Please repeat every record exactly, leaving out any pictures.

==== Material supplied ====

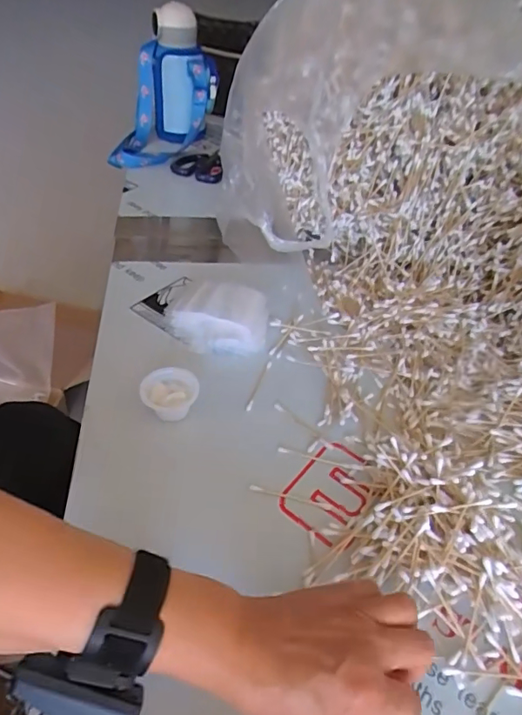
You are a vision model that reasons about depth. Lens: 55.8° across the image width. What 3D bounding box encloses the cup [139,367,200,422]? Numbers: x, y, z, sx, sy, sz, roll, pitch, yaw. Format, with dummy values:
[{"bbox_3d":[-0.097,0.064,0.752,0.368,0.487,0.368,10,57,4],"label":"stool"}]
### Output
[{"bbox_3d":[-0.088,0.038,0.478,0.052,0.034,0.047,-1,45,-7],"label":"cup"}]

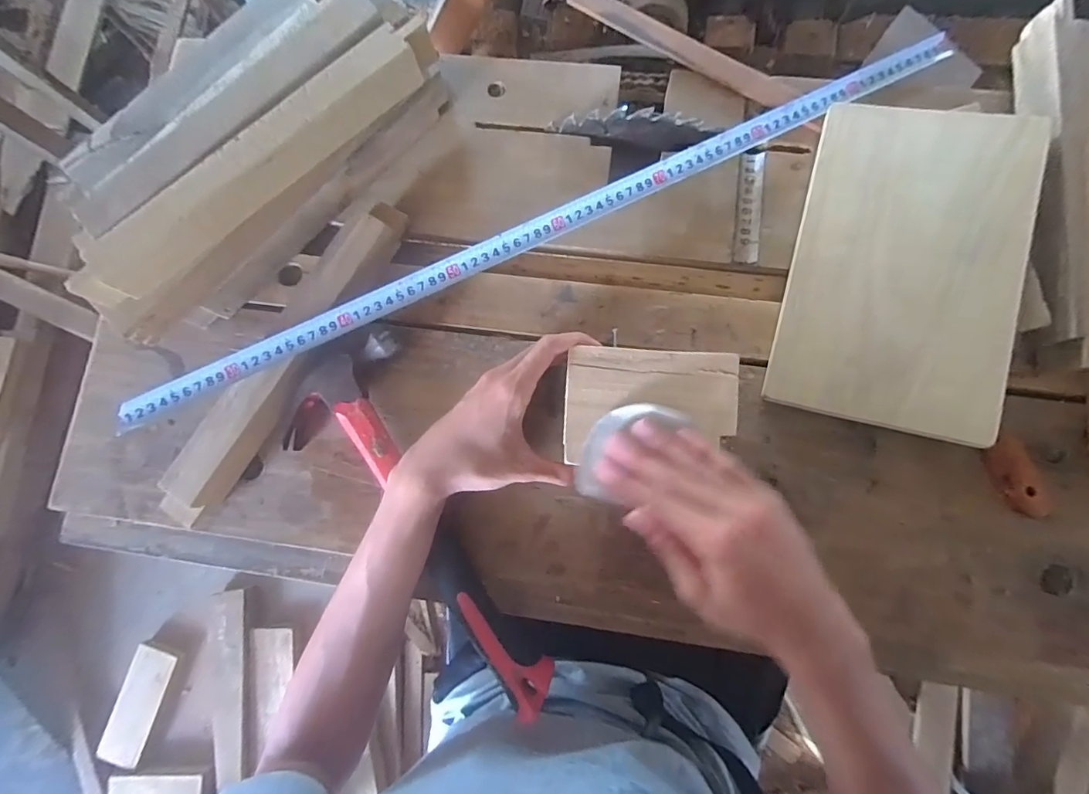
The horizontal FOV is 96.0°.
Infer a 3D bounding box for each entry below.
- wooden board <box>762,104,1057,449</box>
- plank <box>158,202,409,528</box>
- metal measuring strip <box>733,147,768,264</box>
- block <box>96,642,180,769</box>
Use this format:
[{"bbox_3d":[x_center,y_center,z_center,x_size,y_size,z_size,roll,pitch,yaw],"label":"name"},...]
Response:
[{"bbox_3d":[0.290,-0.108,0.394,0.159,0.013,0.267,14,83,19],"label":"wooden board"},{"bbox_3d":[-0.219,-0.034,0.426,0.044,0.039,0.316,31,85,8],"label":"plank"},{"bbox_3d":[0.187,-0.173,0.446,0.022,0.004,0.107,7,82,5],"label":"metal measuring strip"},{"bbox_3d":[-1.016,0.773,1.224,0.092,0.034,0.289,21,86,-26],"label":"block"}]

====

**Result for this exercise:**
You are a vision model that reasons about depth. Lens: 55.8° across the image width. What 3D bounding box encloses the cup [139,367,200,422]? Numbers: x, y, z, sx, sy, sz, roll, pitch, yaw. Format, with dummy values:
[{"bbox_3d":[-0.097,0.064,0.752,0.368,0.487,0.368,10,57,4],"label":"stool"}]
### Output
[{"bbox_3d":[-0.088,0.038,0.478,0.052,0.034,0.047,-1,45,-7],"label":"cup"}]

The horizontal FOV is 96.0°.
Infer a 3D bounding box for each entry below.
- wooden board <box>762,104,1057,449</box>
- plank <box>158,202,409,528</box>
- metal measuring strip <box>733,147,768,264</box>
- block <box>96,642,180,769</box>
Use this format:
[{"bbox_3d":[x_center,y_center,z_center,x_size,y_size,z_size,roll,pitch,yaw],"label":"name"},...]
Response:
[{"bbox_3d":[0.290,-0.108,0.394,0.159,0.013,0.267,14,83,19],"label":"wooden board"},{"bbox_3d":[-0.219,-0.034,0.426,0.044,0.039,0.316,31,85,8],"label":"plank"},{"bbox_3d":[0.187,-0.173,0.446,0.022,0.004,0.107,7,82,5],"label":"metal measuring strip"},{"bbox_3d":[-1.016,0.773,1.224,0.092,0.034,0.289,21,86,-26],"label":"block"}]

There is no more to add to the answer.